→ Data to examine:
● ● ● ● ●
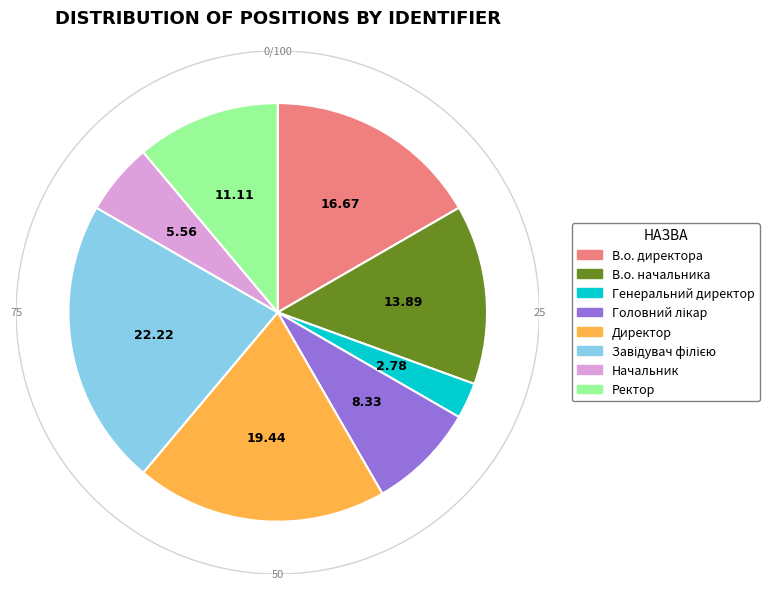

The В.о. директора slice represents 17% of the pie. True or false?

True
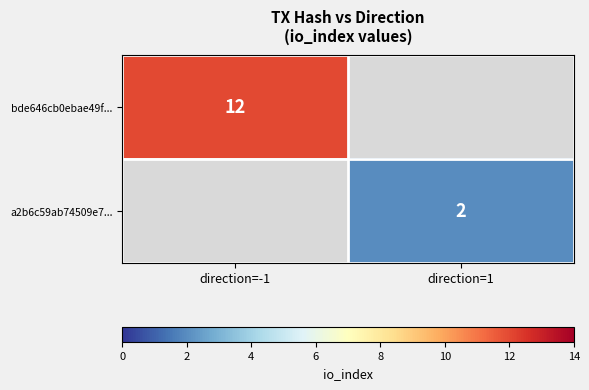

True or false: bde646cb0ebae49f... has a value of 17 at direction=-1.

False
● ● ● ● ●
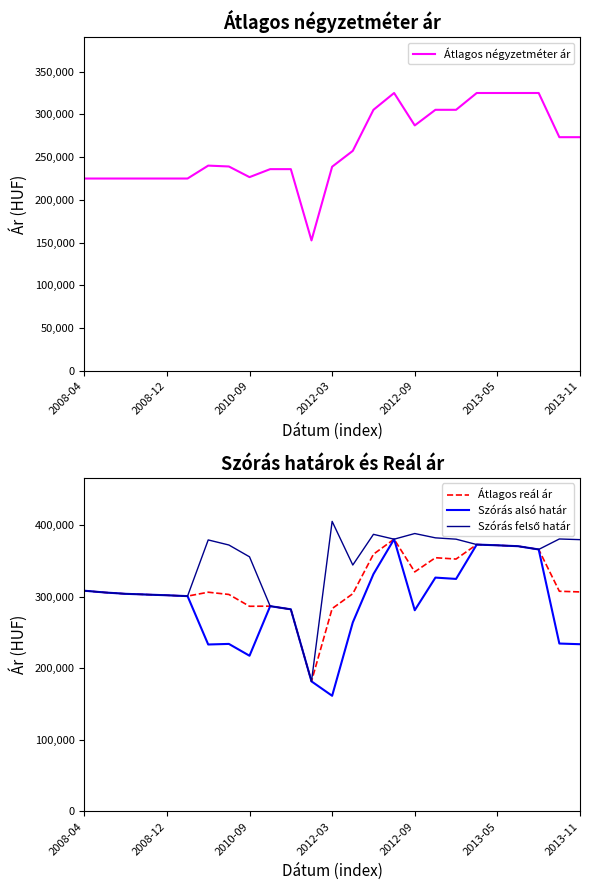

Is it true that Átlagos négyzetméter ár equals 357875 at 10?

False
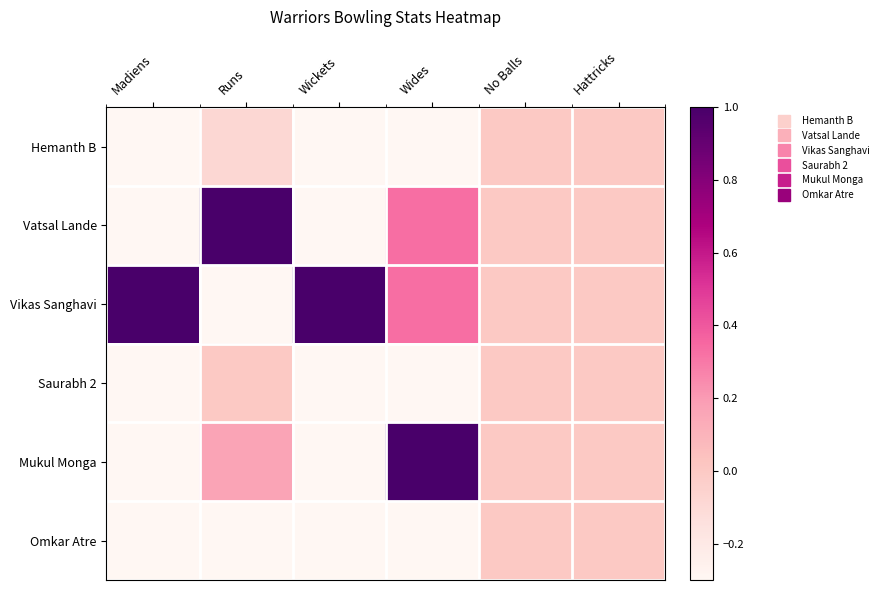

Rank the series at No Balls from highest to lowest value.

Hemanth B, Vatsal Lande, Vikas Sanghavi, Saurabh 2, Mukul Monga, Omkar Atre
● ● ● ● ●
→ Problem:
Retype everything in the material from the line containing "The В.о. директора" down to the line containing "True or false: bde646cb0ebae49f...", with both of those lines included. Leave the pictures out of your answer.

→ Task solution:
The В.о. директора slice represents 17% of the pie. True or false?

True

True or false: bde646cb0ebae49f... has a value of 17 at direction=-1.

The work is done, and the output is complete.